Prossie community gets involved in recovery effort

13th April 2017 5:42 PM
Proserpine Lions president Tim McBride with Alex Fitzpartick from the Grand Central Hotel, Jodie Ferdinand and local Proserpine SES controller Mark Connors at the Grand Central Hotel. Proserpine Lions president Tim McBride with Alex Fitzpartick from the Grand Central Hotel, Jodie Ferdinand and local Proserpine SES controller Mark Connors at the Grand Central Hotel. Peter Carruthers

THE Proserpine community stands defiant in the face of the adversity inflicted by Cyclone Debbie.

And the crew at the Grand Central Hotel are no exception.

Earlier this week a sausage sizzle held by punters at the pub raised $600 which is to be donated to the community.

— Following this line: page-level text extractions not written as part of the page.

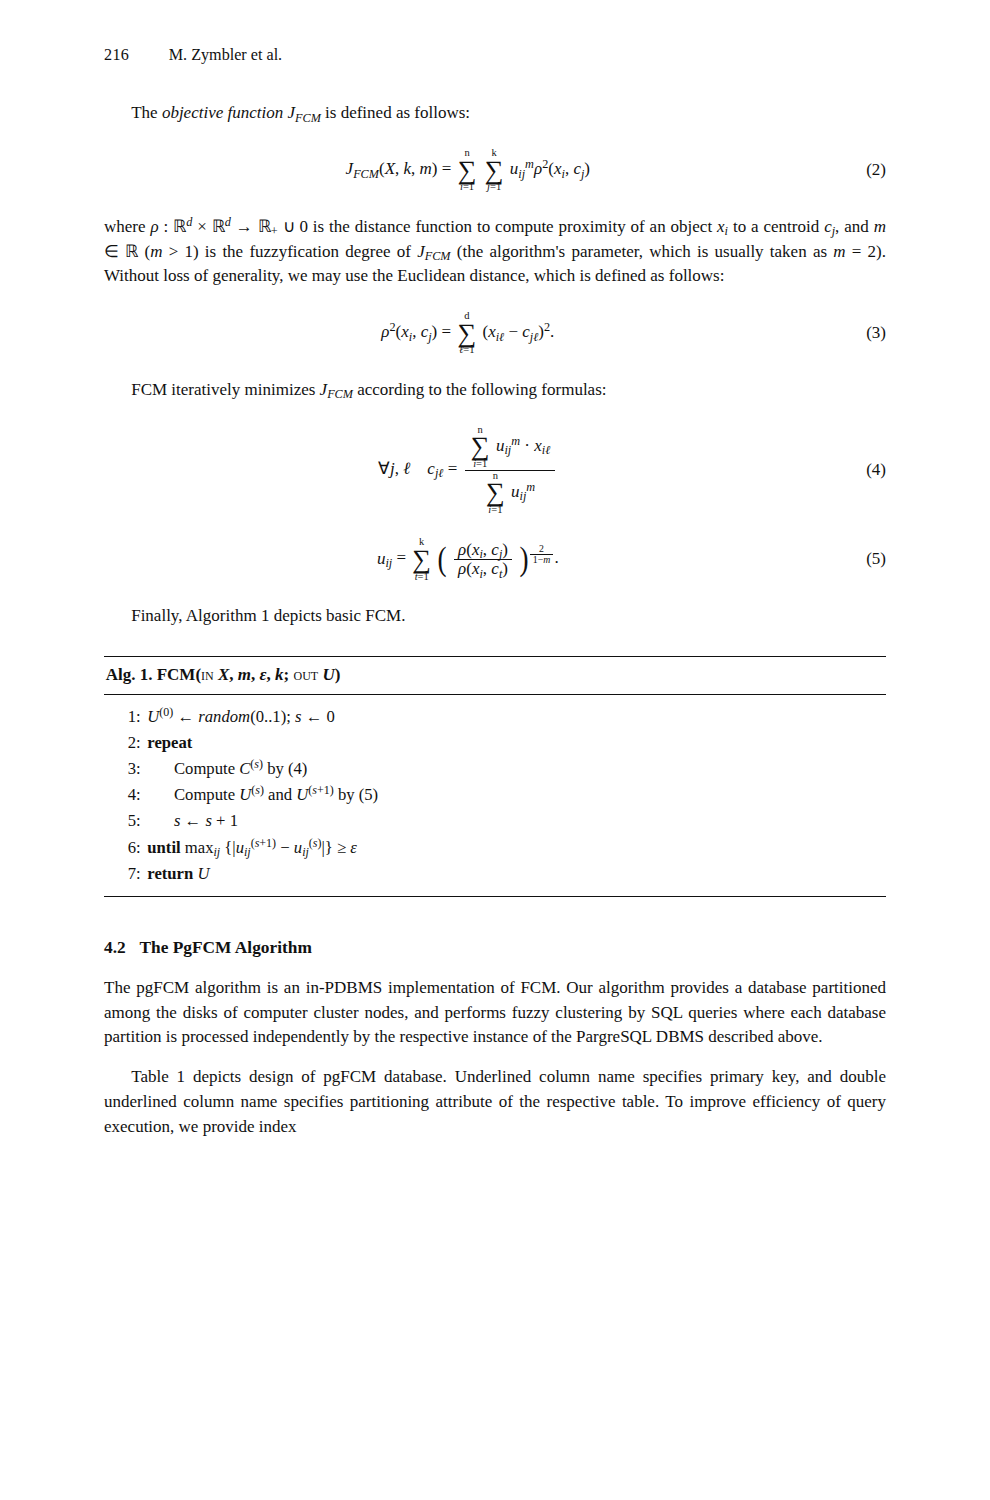216 M. Zymbler et al.
The objective function JFCM is defined as follows:
JFCM(X, k, m) = n∑i=1 k∑j=1 uijm ρ2(xi, cj)
(2)
where ρ : ℝd × ℝd → ℝ+ ∪ 0 is the distance function to compute proximity of an object xi to a centroid cj, and m ∈ ℝ (m > 1) is the fuzzyfication degree of JFCM (the algorithm's parameter, which is usually taken as m = 2). Without loss of generality, we may use the Euclidean distance, which is defined as follows:
ρ2(xi, cj) = d∑ℓ=1 (xiℓ − cjℓ)2.
(3)
FCM iteratively minimizes JFCM according to the following formulas:
∀j, ℓ cjℓ = n∑i=1 uijm · xiℓ n∑i=1 uijm
(4)
uij = k∑t=1 ( ρ(xi, cj) ρ(xi, ct) )21−m.
(5)
Finally, Algorithm 1 depicts basic FCM.
Alg. 1. FCM(in X, m, ε, k; out U)
U(0) ← random(0..1); s ← 0
repeat
Compute C(s) by (4)
Compute U(s) and U(s+1) by (5)
s ← s + 1
until maxij {|uij(s+1) − uij(s)|} ≥ ε
return U
4.2 The PgFCM Algorithm
The pgFCM algorithm is an in-PDBMS implementation of FCM. Our algorithm provides a database partitioned among the disks of computer cluster nodes, and performs fuzzy clustering by SQL queries where each database partition is processed independently by the respective instance of the PargreSQL DBMS described above.
Table 1 depicts design of pgFCM database. Underlined column name specifies primary key, and double underlined column name specifies partitioning attribute of the respective table. To improve efficiency of query execution, we provide index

Ben Ferdanand was the brains behind the fund-raiser, from which proceeds will be divided evenly between the Proserpine Lions and the Proserpine SES.

Ben and Jodie Ferdanand donated the sausages for the barbecue and felt it was a way of helping the community get back on their feet.

"We just tried to get a lot of locals in. It was a chance to get together after the cyclone and talk about things and then there was an idea to donate the money we raised,” Jodie said.

Proserpine SES controller Mark Connors said the money would be spent on equipment to benefit the community.

"We have got a list a mile long. The operation ran really well but at the same time you sit there and take a list of things that could make it better,” he said.

Likewise, Proserpine Lions president Tim McBride said during the next few months Lions would field requests from organisations around town that needed assistance as a result of the cyclone.

"The junior sporting complex or the rugby league club or the nursing home or whatever. That's where the dollars will go,” he said.

Mr Connors said it was really important for the healing process that locals be a part of the recovery effort in the wake of Cyclone Debbie.

"It's part of the recovery itself. To feel like they have done something,” he said.

"Particularly those who were not affected too badly who just feel a need to help the community. It's part of the healing process.”